◆ What you need to do
The exercise asks you to copy every line below in which "other" appears.

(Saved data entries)
..............................

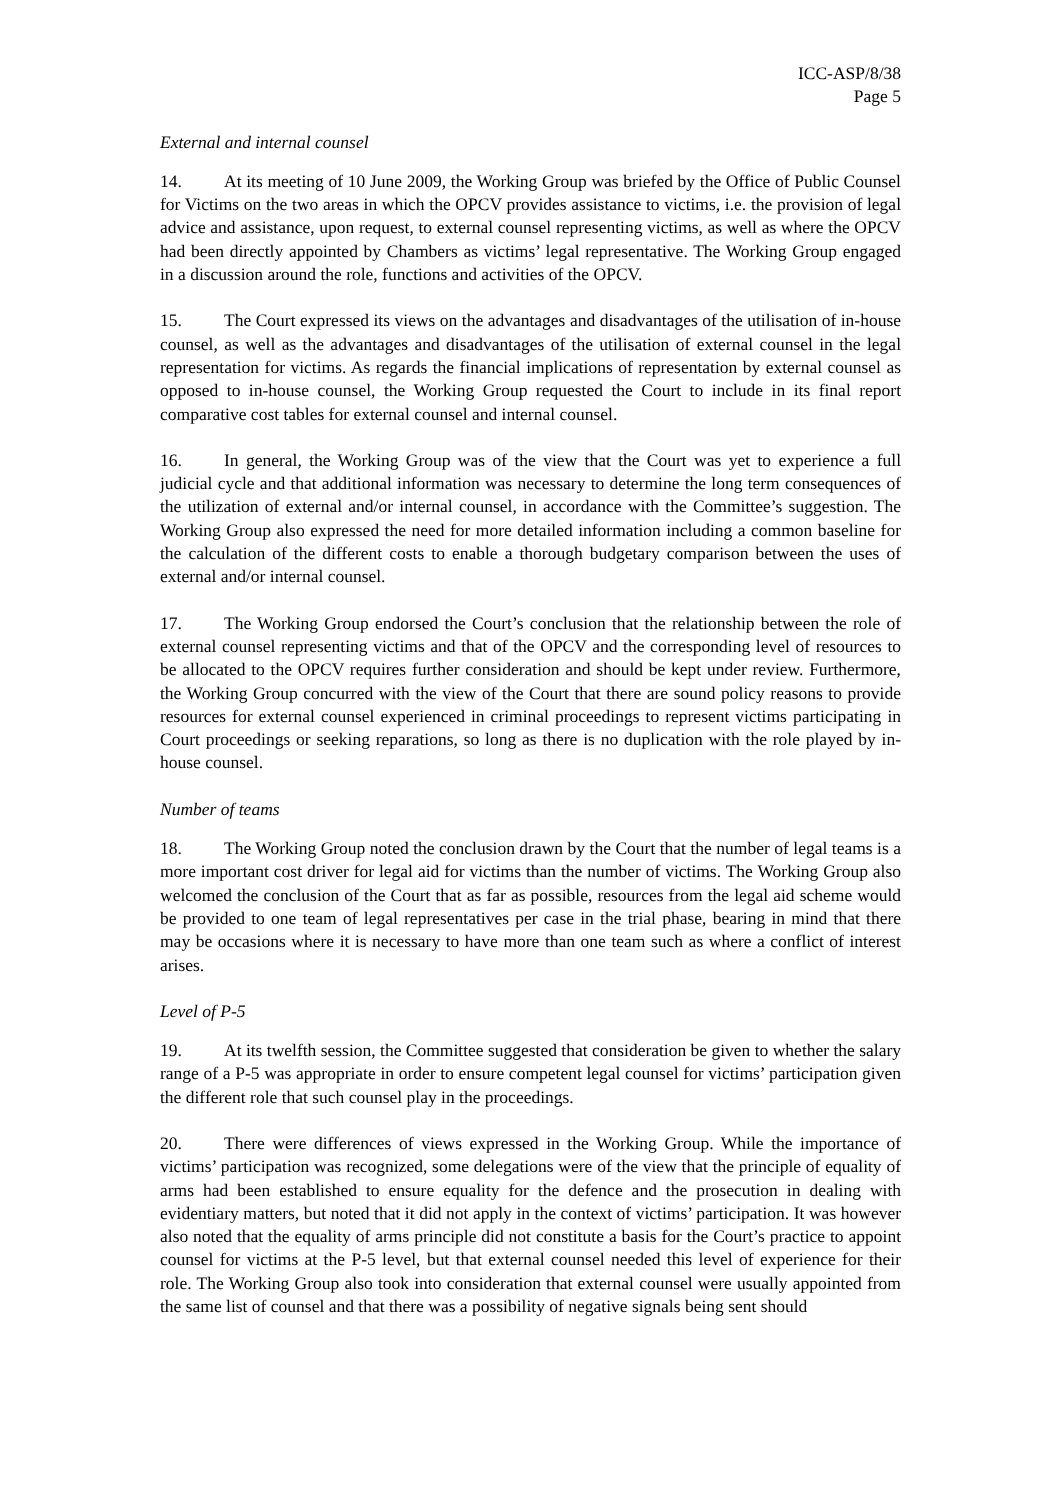ICC-ASP/8/38
Page 5
External and internal counsel
14. At its meeting of 10 June 2009, the Working Group was briefed by the Office of Public Counsel for Victims on the two areas in which the OPCV provides assistance to victims, i.e. the provision of legal advice and assistance, upon request, to external counsel representing victims, as well as where the OPCV had been directly appointed by Chambers as victims’ legal representative. The Working Group engaged in a discussion around the role, functions and activities of the OPCV.
15. The Court expressed its views on the advantages and disadvantages of the utilisation of in-house counsel, as well as the advantages and disadvantages of the utilisation of external counsel in the legal representation for victims. As regards the financial implications of representation by external counsel as opposed to in-house counsel, the Working Group requested the Court to include in its final report comparative cost tables for external counsel and internal counsel.
16. In general, the Working Group was of the view that the Court was yet to experience a full judicial cycle and that additional information was necessary to determine the long term consequences of the utilization of external and/or internal counsel, in accordance with the Committee’s suggestion. The Working Group also expressed the need for more detailed information including a common baseline for the calculation of the different costs to enable a thorough budgetary comparison between the uses of external and/or internal counsel.
17. The Working Group endorsed the Court’s conclusion that the relationship between the role of external counsel representing victims and that of the OPCV and the corresponding level of resources to be allocated to the OPCV requires further consideration and should be kept under review. Furthermore, the Working Group concurred with the view of the Court that there are sound policy reasons to provide resources for external counsel experienced in criminal proceedings to represent victims participating in Court proceedings or seeking reparations, so long as there is no duplication with the role played by in-house counsel.
Number of teams
18. The Working Group noted the conclusion drawn by the Court that the number of legal teams is a more important cost driver for legal aid for victims than the number of victims. The Working Group also welcomed the conclusion of the Court that as far as possible, resources from the legal aid scheme would be provided to one team of legal representatives per case in the trial phase, bearing in mind that there may be occasions where it is necessary to have more than one team such as where a conflict of interest arises.
Level of P-5
19. At its twelfth session, the Committee suggested that consideration be given to whether the salary range of a P-5 was appropriate in order to ensure competent legal counsel for victims’ participation given the different role that such counsel play in the proceedings.
20. There were differences of views expressed in the Working Group. While the importance of victims’ participation was recognized, some delegations were of the view that the principle of equality of arms had been established to ensure equality for the defence and the prosecution in dealing with evidentiary matters, but noted that it did not apply in the context of victims’ participation. It was however also noted that the equality of arms principle did not constitute a basis for the Court’s practice to appoint counsel for victims at the P-5 level, but that external counsel needed this level of experience for their role. The Working Group also took into consideration that external counsel were usually appointed from the same list of counsel and that there was a possibility of negative signals being sent should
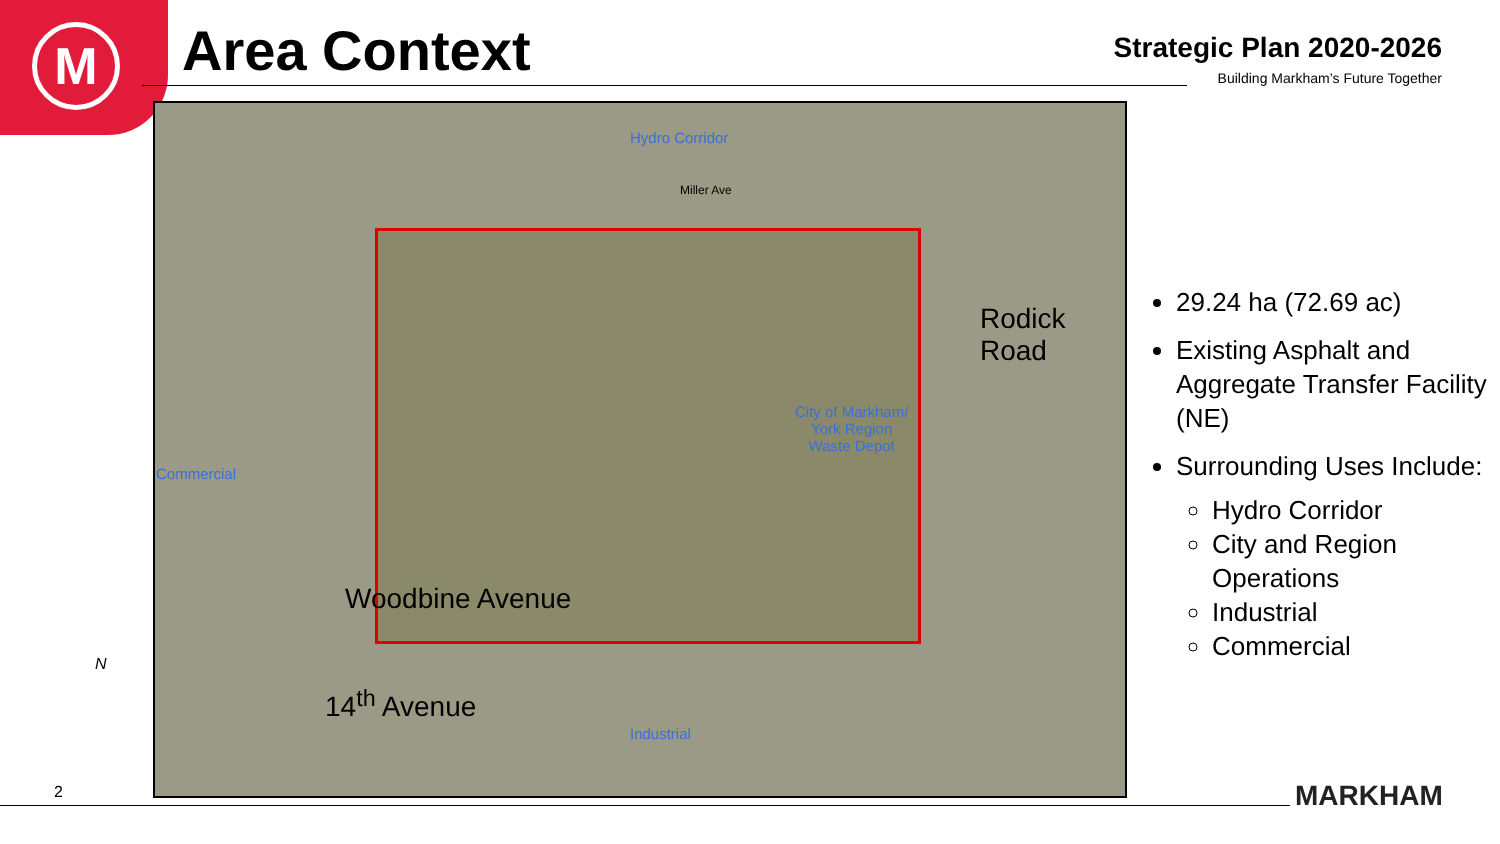M
Area Context
Strategic Plan 2020-2026
Building Markham’s Future Together
Hydro Corridor
Miller Ave
Commercial
City of Markham/
York Region
Waste Depot
Industrial
Woodbine Avenue
Rodick Road
14<sup>th</sup> Avenue
29.24 ha (72.69 ac)
Existing Asphalt and Aggregate Transfer Facility (NE)
Surrounding Uses Include:
Hydro Corridor
City and Region Operations
Industrial
Commercial
N
2 MARKHAM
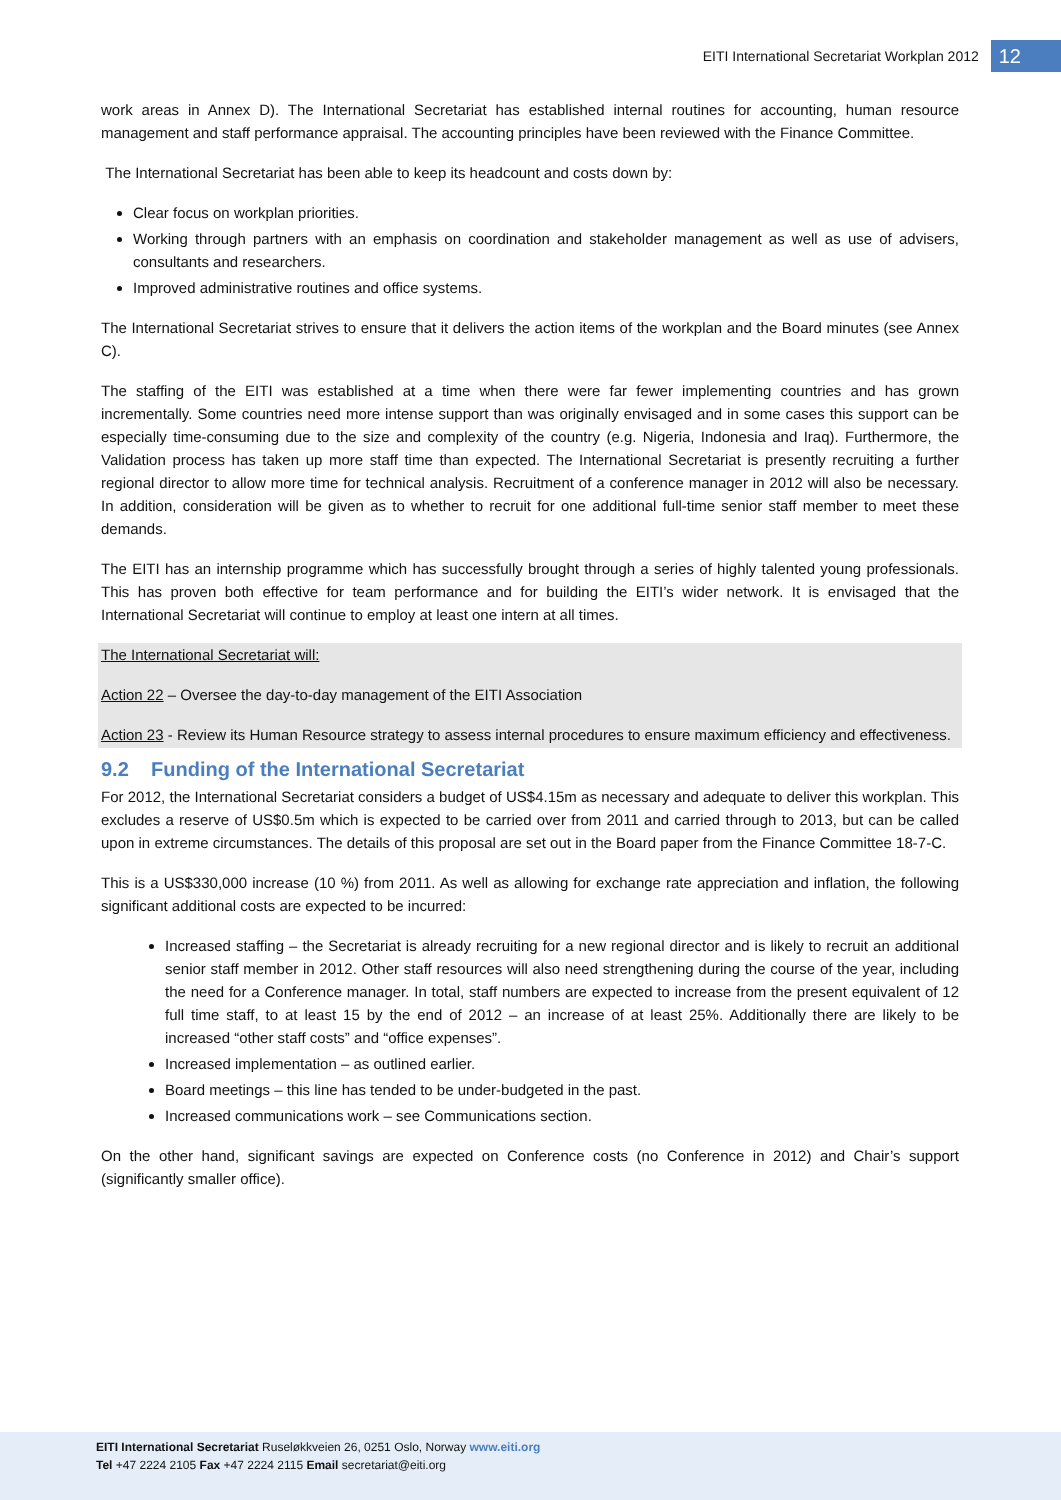EITI International Secretariat Workplan 2012 12
work areas in Annex D). The International Secretariat has established internal routines for accounting, human resource management and staff performance appraisal. The accounting principles have been reviewed with the Finance Committee.
The International Secretariat has been able to keep its headcount and costs down by:
Clear focus on workplan priorities.
Working through partners with an emphasis on coordination and stakeholder management as well as use of advisers, consultants and researchers.
Improved administrative routines and office systems.
The International Secretariat strives to ensure that it delivers the action items of the workplan and the Board minutes (see Annex C).
The staffing of the EITI was established at a time when there were far fewer implementing countries and has grown incrementally. Some countries need more intense support than was originally envisaged and in some cases this support can be especially time-consuming due to the size and complexity of the country (e.g. Nigeria, Indonesia and Iraq). Furthermore, the Validation process has taken up more staff time than expected. The International Secretariat is presently recruiting a further regional director to allow more time for technical analysis. Recruitment of a conference manager in 2012 will also be necessary. In addition, consideration will be given as to whether to recruit for one additional full-time senior staff member to meet these demands.
The EITI has an internship programme which has successfully brought through a series of highly talented young professionals. This has proven both effective for team performance and for building the EITI’s wider network. It is envisaged that the International Secretariat will continue to employ at least one intern at all times.
The International Secretariat will:
Action 22 – Oversee the day-to-day management of the EITI Association
Action 23 - Review its Human Resource strategy to assess internal procedures to ensure maximum efficiency and effectiveness.
9.2 Funding of the International Secretariat
For 2012, the International Secretariat considers a budget of US$4.15m as necessary and adequate to deliver this workplan. This excludes a reserve of US$0.5m which is expected to be carried over from 2011 and carried through to 2013, but can be called upon in extreme circumstances. The details of this proposal are set out in the Board paper from the Finance Committee 18-7-C.
This is a US$330,000 increase (10 %) from 2011. As well as allowing for exchange rate appreciation and inflation, the following significant additional costs are expected to be incurred:
Increased staffing – the Secretariat is already recruiting for a new regional director and is likely to recruit an additional senior staff member in 2012. Other staff resources will also need strengthening during the course of the year, including the need for a Conference manager. In total, staff numbers are expected to increase from the present equivalent of 12 full time staff, to at least 15 by the end of 2012 – an increase of at least 25%. Additionally there are likely to be increased “other staff costs” and “office expenses”.
Increased implementation – as outlined earlier.
Board meetings – this line has tended to be under-budgeted in the past.
Increased communications work – see Communications section.
On the other hand, significant savings are expected on Conference costs (no Conference in 2012) and Chair’s support (significantly smaller office).
EITI International Secretariat Ruseløkkveien 26, 0251 Oslo, Norway www.eiti.org
Tel +47 2224 2105 Fax +47 2224 2115 Email secretariat@eiti.org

..............................

◆ Your response
Increased staffing – the Secretariat is already recruiting for a new regional director and is likely to recruit an additional senior staff member in 2012. Other staff resources will also need strengthening during the course of the year, including the need for a Conference manager. In total, staff numbers are expected to increase from the present equivalent of 12 full time staff, to at least 15 by the end of 2012 – an increase of at least 25%. Additionally there are likely to be increased “other staff costs” and “office expenses”.
On the other hand, significant savings are expected on Conference costs (no Conference in 2012) and Chair’s support (significantly smaller office).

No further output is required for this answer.